### Data to examine
----------------

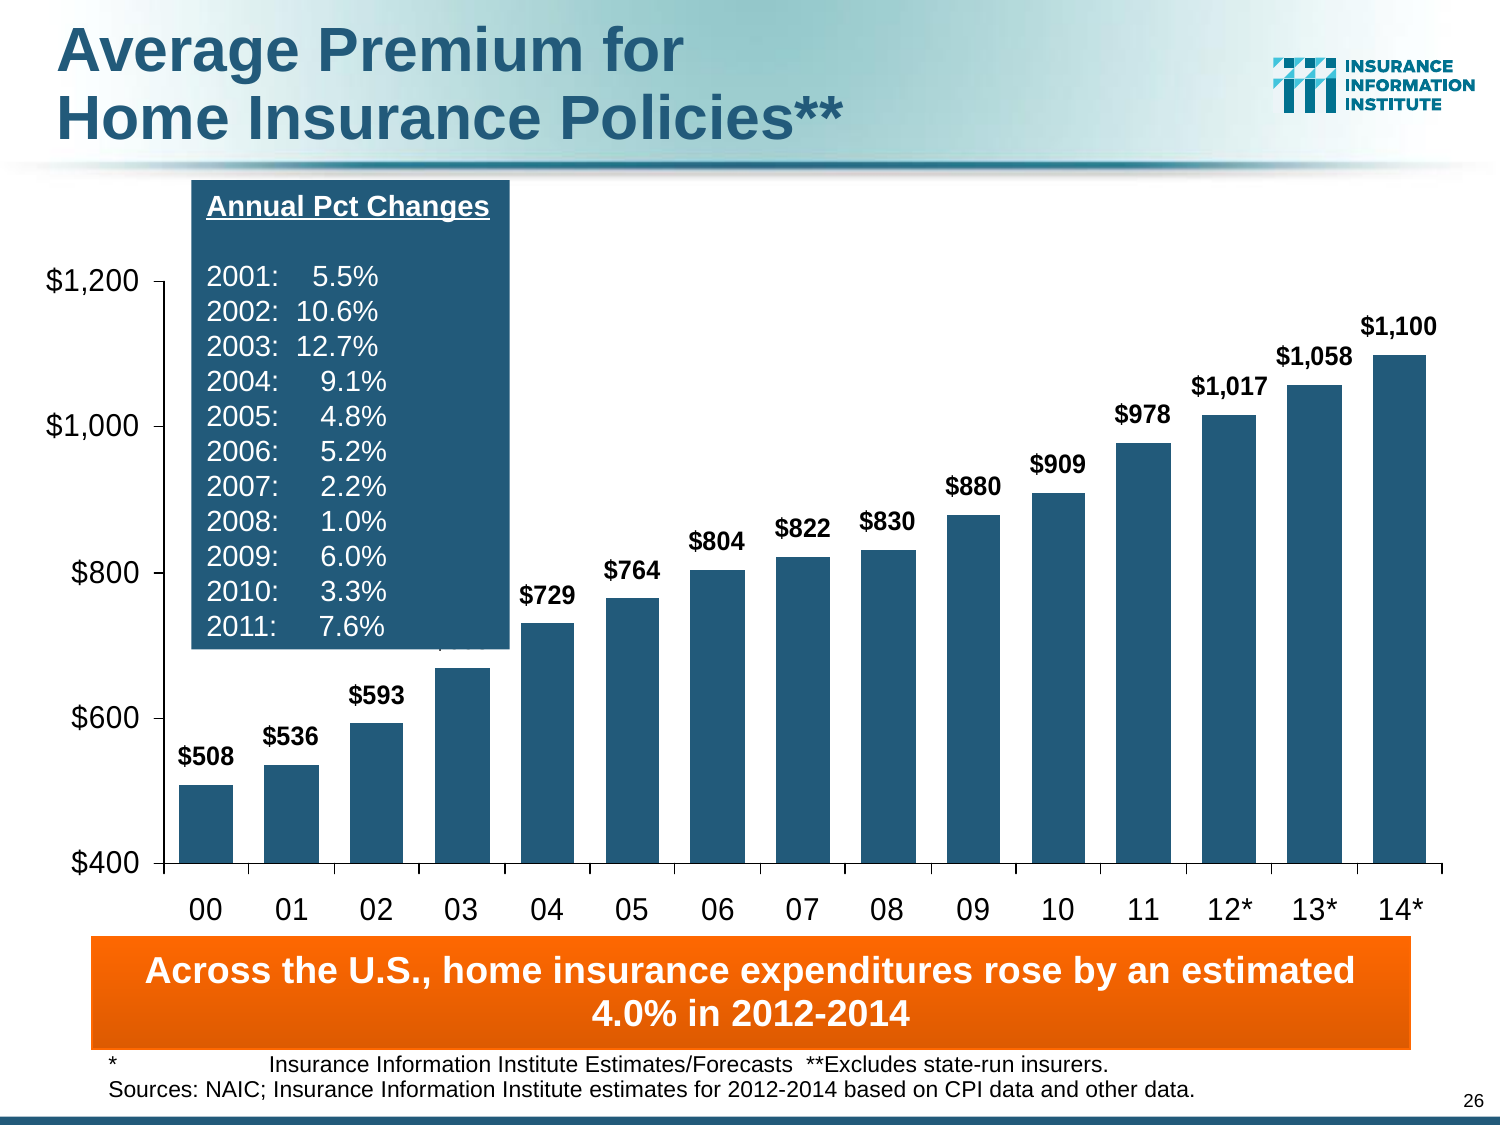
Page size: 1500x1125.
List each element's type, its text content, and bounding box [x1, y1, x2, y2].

text_box Across the U.S., home insurance expenditures rose by an estimated 4.0% in 2012-2014 [91, 952, 1410, 1050]
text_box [33, 244, 1450, 944]
slide_number 26 [1410, 1091, 1485, 1112]
text_box Annual Pct Changes 2001: 5.5% 2002: 10.6% 2003: 12.7% 2004: 9.1% 2005: 4.8% 2006: 5.2% 2007: 2.2% 2008: 1.0% 2009: 6.0% 2010: 3.3% 2011: 7.6% [191, 180, 510, 242]
picture [0, 0, 1500, 189]
title Average Premium for Home Insurance Policies** [48, 14, 1264, 157]
text_box * Insurance Information Institute Estimates/Forecasts **Excludes state-run insurers. Sources: NAIC; Insurance Information Institute estimates for 2012-2014 based on CPI data and other data. [48, 1053, 1290, 1125]
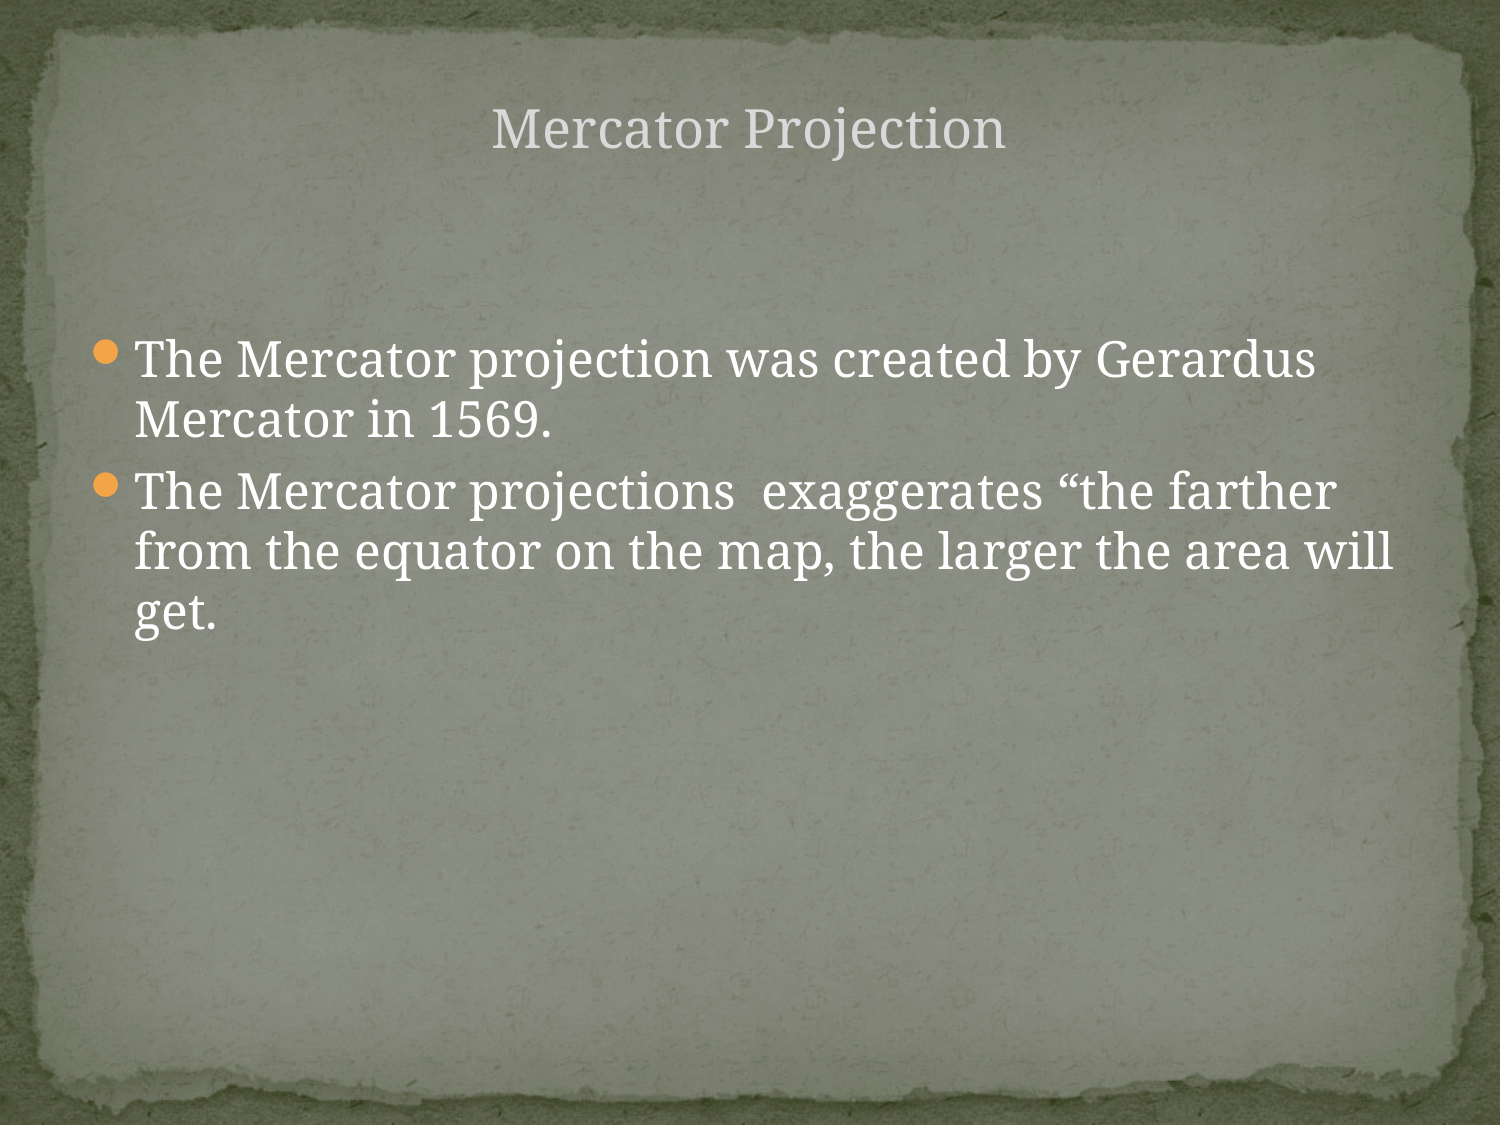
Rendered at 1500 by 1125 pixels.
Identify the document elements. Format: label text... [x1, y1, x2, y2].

list Mercator Projection The Mercator projection was created by Gerardus Mercator in 1569. The Mercator projections exaggerates “the farther from the equator on the map, the larger the area will get. [75, 87, 1425, 1000]
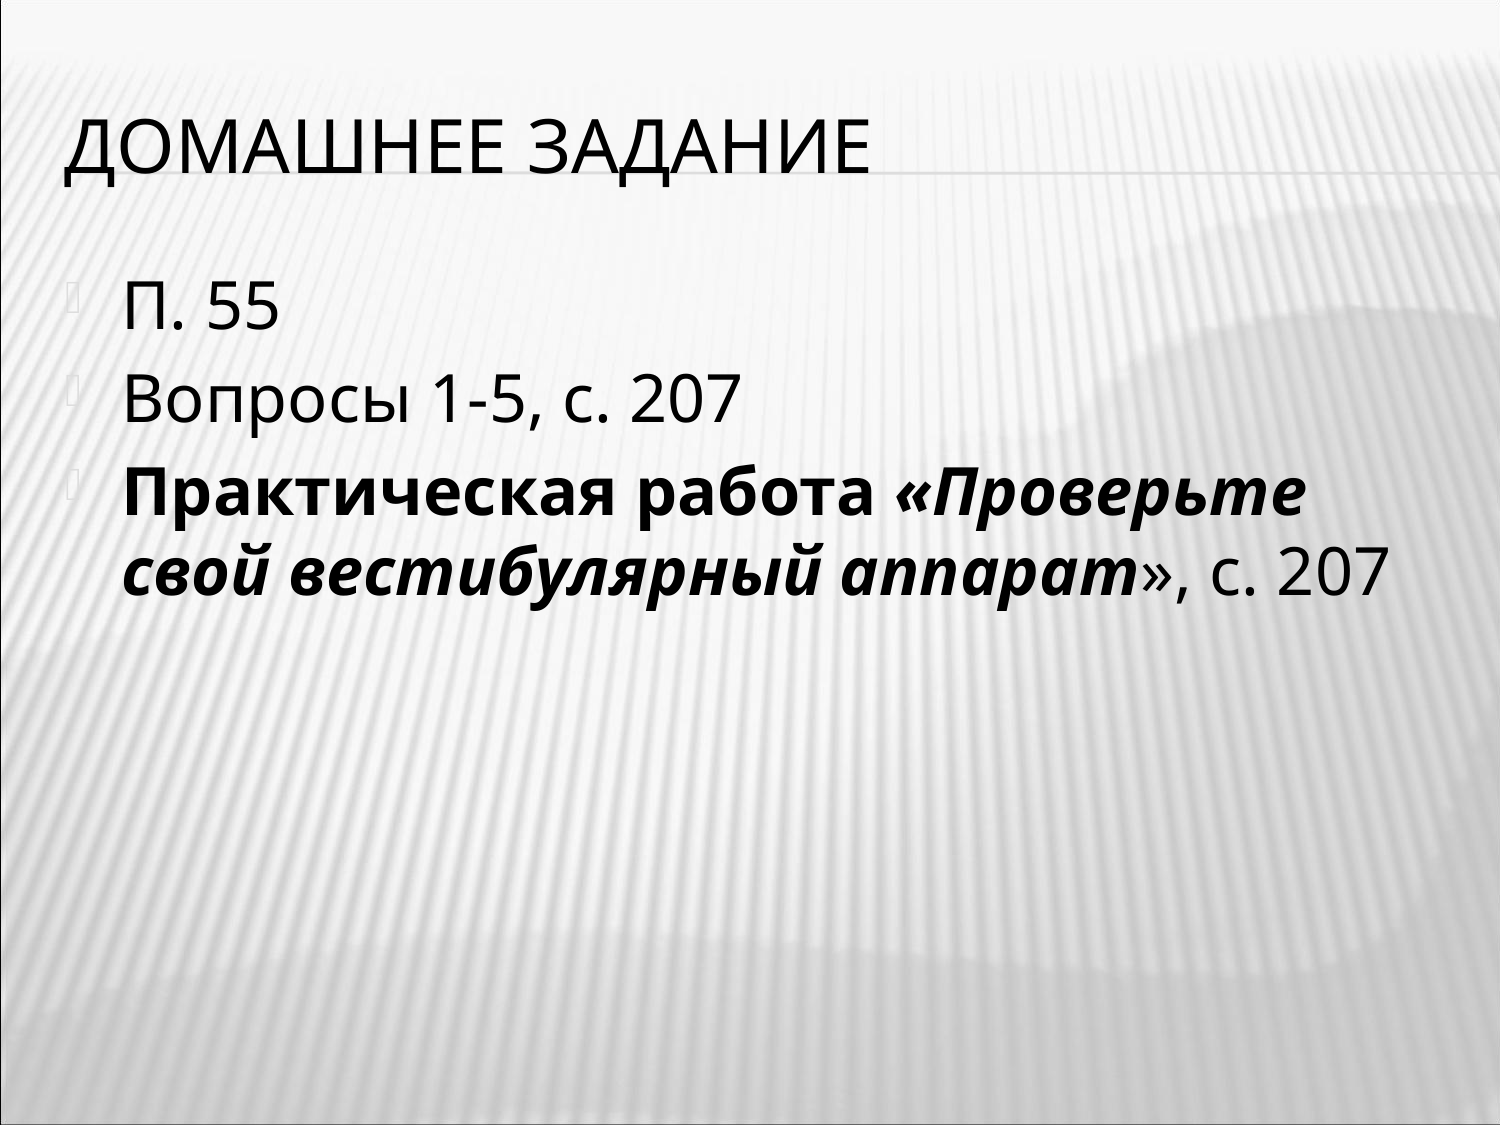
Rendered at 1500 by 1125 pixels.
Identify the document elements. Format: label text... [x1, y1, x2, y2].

list П. 55 Вопросы 1-5, с. 207 Практическая работа «Проверьте свой вестибулярный аппарат», с. 207 [50, 254, 1475, 998]
title Домашнее задание [50, 75, 1475, 213]
picture [0, 0, 1500, 1125]
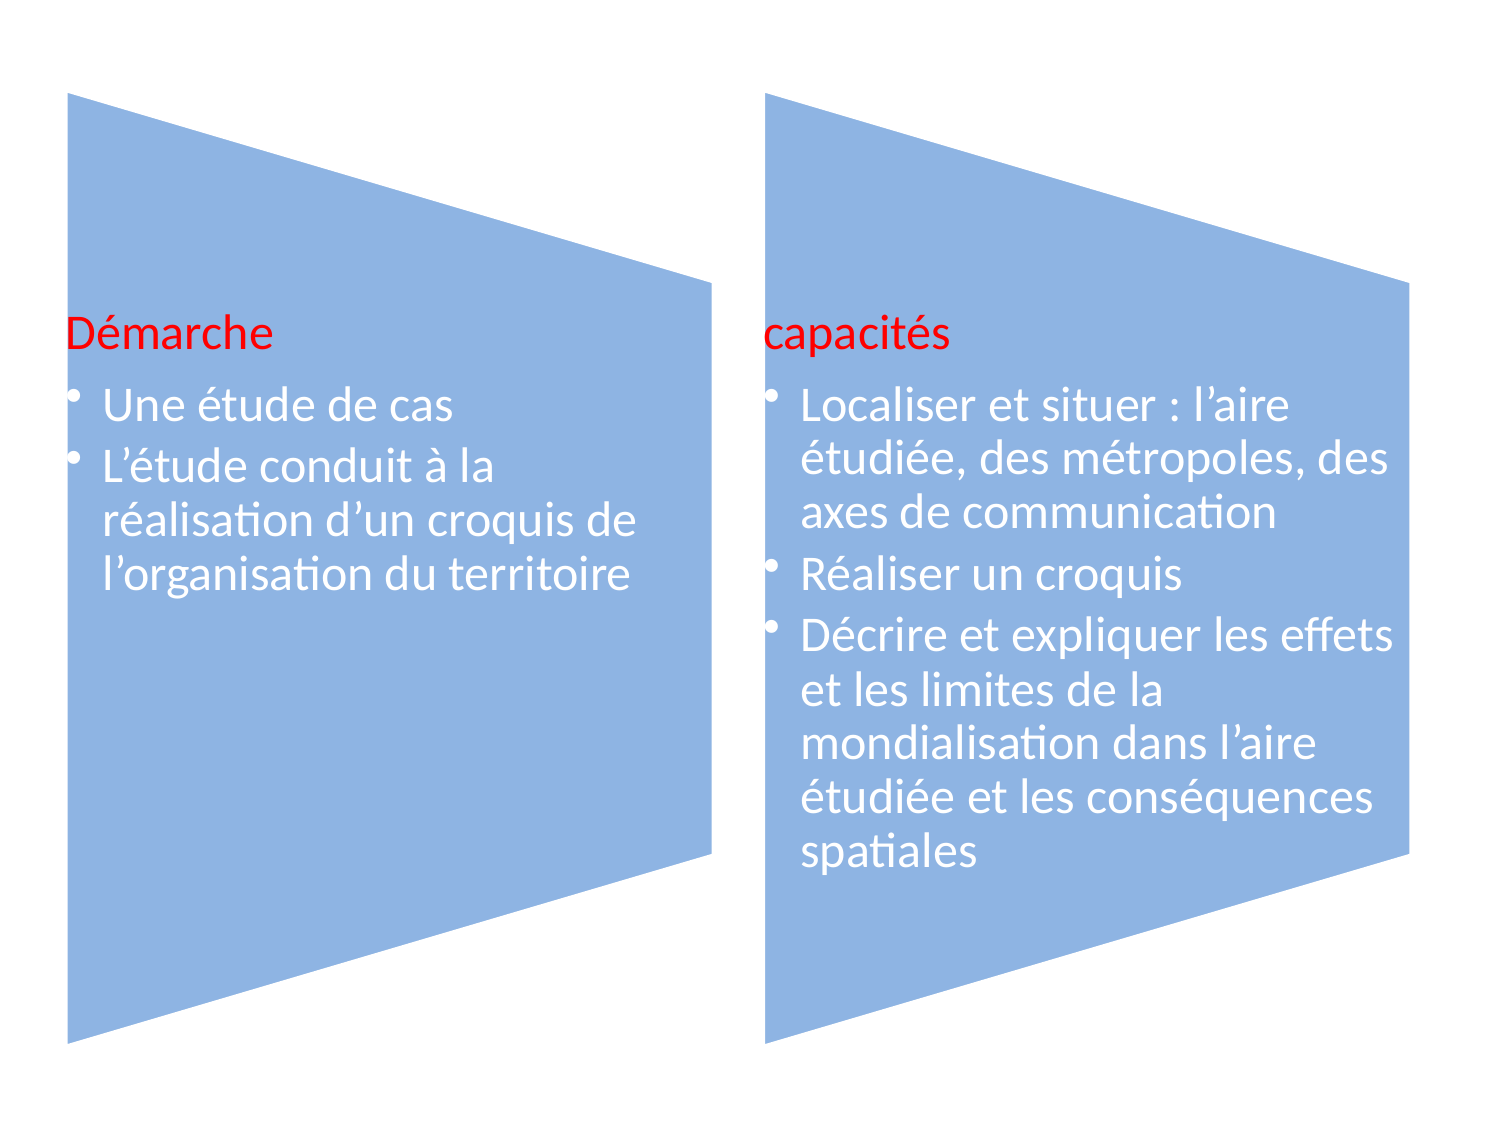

----------------

### Aim of the task
Output every record exactly, minus the pictures.

### Solution to the problem
Page size: 1500x1125.
List each element's type, its text content, and bounding box [x1, y1, x2, y2].

text_box Across the U.S., home insurance expenditures rose by an estimated 4.0% in 2012-2014 [91, 952, 1410, 1050]
text_box [33, 244, 1450, 944]
slide_number 26 [1410, 1091, 1485, 1112]
text_box Annual Pct Changes 2001: 5.5% 2002: 10.6% 2003: 12.7% 2004: 9.1% 2005: 4.8% 2006: 5.2% 2007: 2.2% 2008: 1.0% 2009: 6.0% 2010: 3.3% 2011: 7.6% [191, 180, 510, 242]
picture [0, 0, 1500, 189]
title Average Premium for Home Insurance Policies** [48, 14, 1264, 157]
text_box * Insurance Information Institute Estimates/Forecasts **Excludes state-run insurers. Sources: NAIC; Insurance Information Institute estimates for 2012-2014 based on CPI data and other data. [48, 1053, 1290, 1125]
Rendered at 1500 by 1125 pixels.
Identify the document elements. Format: label text... [x1, y1, x2, y2].

list Mercator Projection The Mercator projection was created by Gerardus Mercator in 1569. The Mercator projections exaggerates “the farther from the equator on the map, the larger the area will get. [75, 87, 1425, 1000]
Rendered at 1500 by 1125 pixels.
Identify the document elements. Format: label text... [x1, y1, x2, y2].

list П. 55 Вопросы 1-5, с. 207 Практическая работа «Проверьте свой вестибулярный аппарат», с. 207 [50, 254, 1475, 998]
title Домашнее задание [50, 75, 1475, 213]
picture [0, 0, 1500, 1125]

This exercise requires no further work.